Las empresas de tesorería de Bitcoin son burbujas
Half a year has passed since the publishing of my initial report on the company then-named MicroStrategy, now simply Strategy. Other than a name change, the company has since then broadened the arsenal of its financial products, accumulated more bitcoin, and fueled a wide array of companies copying Michael Saylor’s playbook. There seem to be bitcoin treasury companies everywhere.
Due for an update, we will now investigate whether or not these bitcoin treasury companies’ operations are in line with the predictions made in the initial report, and yet again attempt to conclude where all this is eventually going.
A Cause for Alarm
In December last year, the company seemed near invincible: With its bitcoin yield KPI accumulating at a mind-boggling annual rate of above 60%, optimism reigned. It was no wonder then that most of the arguments carefully laid out in the report released at that time were either ridiculed, ignored, or met with snarling challenges to sell the shares short. The share price, denominated either in dollar or bitcoin, is at time of writing flat compared to those days and so far offers little in terms of vindication.

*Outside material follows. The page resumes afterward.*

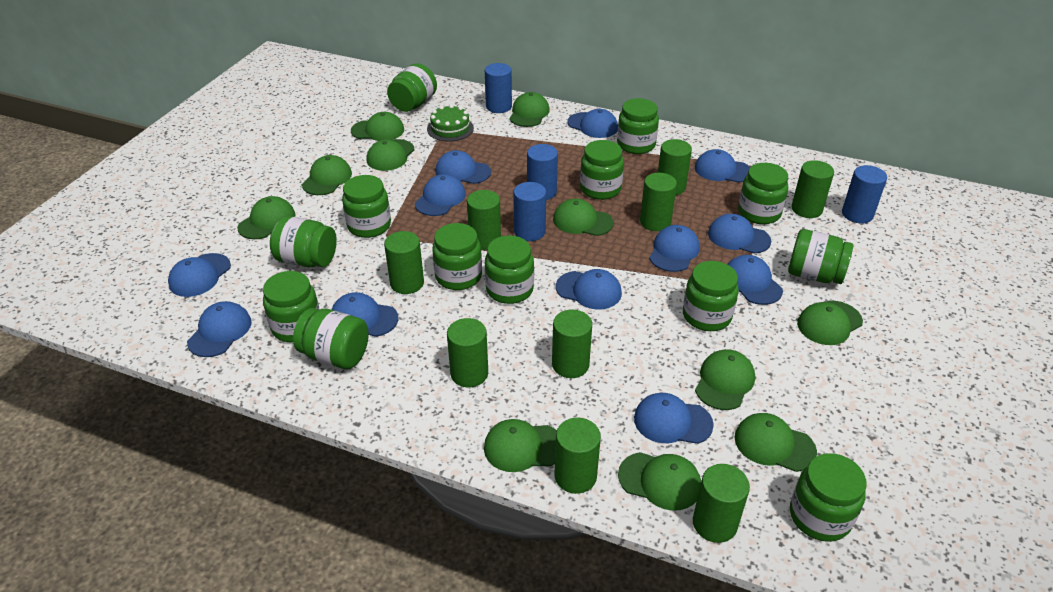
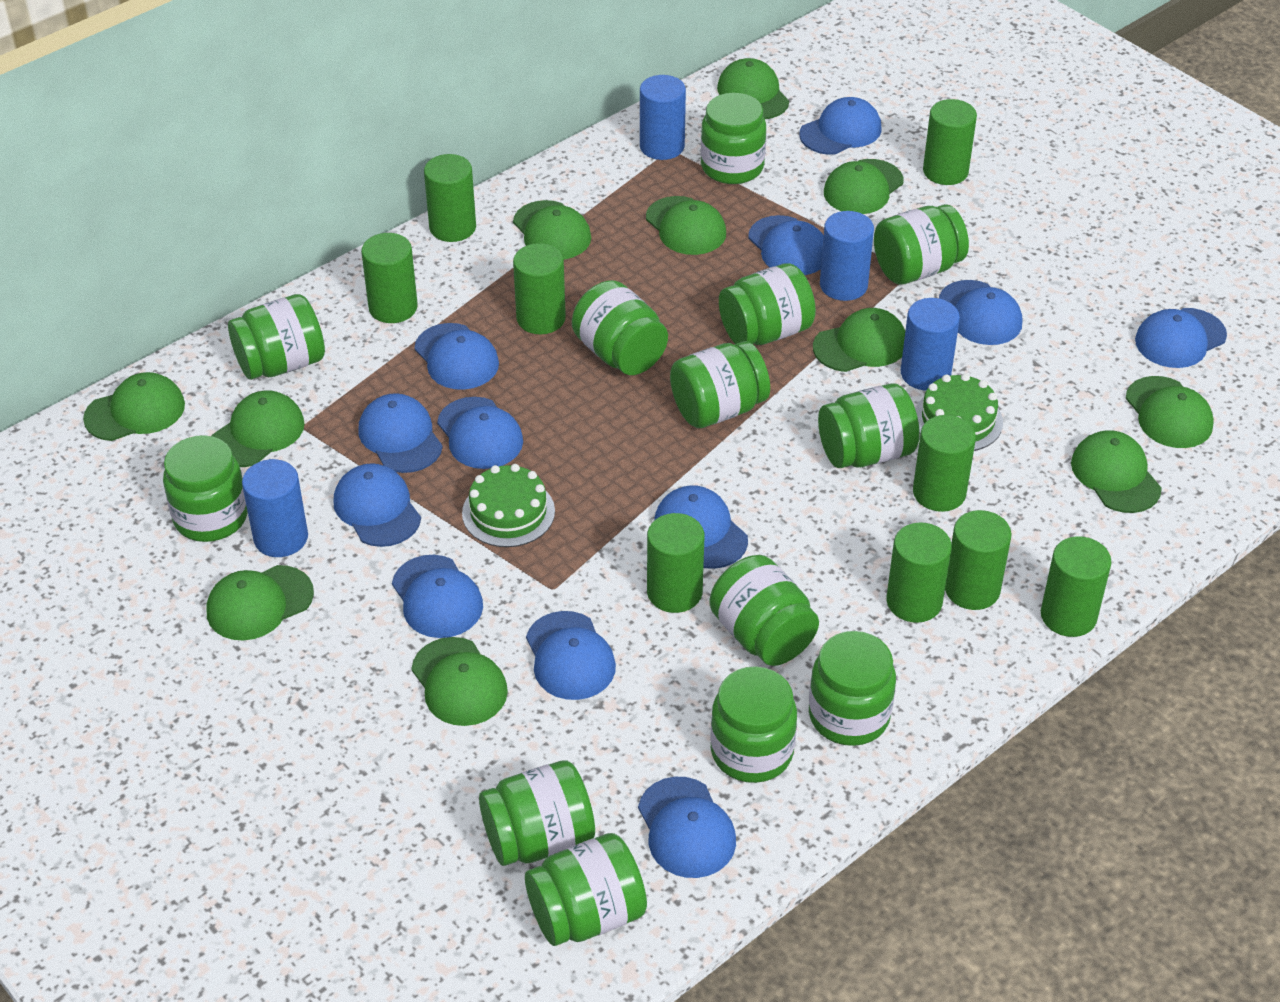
green cake: [427,104,474,142] = 1 -> [462,464,555,547] [915,373,1003,451] = 2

Tragically few understood or even reached the most important conclusion of my December report, which concerns the source of the bitcoin yield. We will therefore iterate what’s wrong with the company’s metric, and why this should be a cause of alarm for any serious investor.
The bitcoin yield — the increase in bitcoin per share — reaching old shareholders comes from the pockets of new shareholders. The new shareholders, many of them buying shares in the hope of getting a high bitcoin yield themselves, provide the bitcoin yield either directly by buying Strategy common shares created in the company’s world-record sized ATM (“at the market”) offerings or indirectly by buying the shares borrowed (and then sold) by delta neutral hedge funds that simultaneously hold the company’s convertible bonds. This is the Ponzi part of company operations — publicly boasting a bitcoin yield far higher than any conventional yield, while obfuscating the fact that the yield stems, not from the sale of company goods or services, but from the new investors themselves. They are the yield, and the harvesting of their hard-earned money will continue as long as they willingly provide it. The size of the harvest is in proportion to the size of the confusion, here measured as the premium of common shares over company net assets. This premium is nurtured by complicated but inviting company narratives, promises, and financial products.
Because the word “Ponzi” has been thrown Bitcoiners’ way for over a decade, they have become accustomed — and rightly so — to simply disregard such critiques altogether. But just because a company within the Bitcoin sector intentionally or inadvertently has constructed a Ponzi scheme, that does not obviously mean that bitcoin itself is a Ponzi. The two assets are separate. During metallic monetary standards of the past, Ponzi schemes existed, but that does not mean the precious metals themselves ever were, or are, such schemes. When I make this claim of Strategy in its current form, I mean it from the point of definition, not from tiresome hyperbole.
The Accumulation Continues
Before drawing any further conclusions, it is first time to pick up where we left off in the initial report, and map relevant company decisions made over the last six months. Strategy announced on December 9 that approximately 21,550 bitcoin had been acquired for about $2.1 billion (average price: approximately $98,783 per bitcoin). This purchase was conducted with proceeds from the ATM outlined in the famous 21/21 Plan initiated earlier the same year. Just a few days later, over 15,000 more bitcoin were purchased, also through the ATM offering, and a few days after that announcement, about 5,000 more were purchased.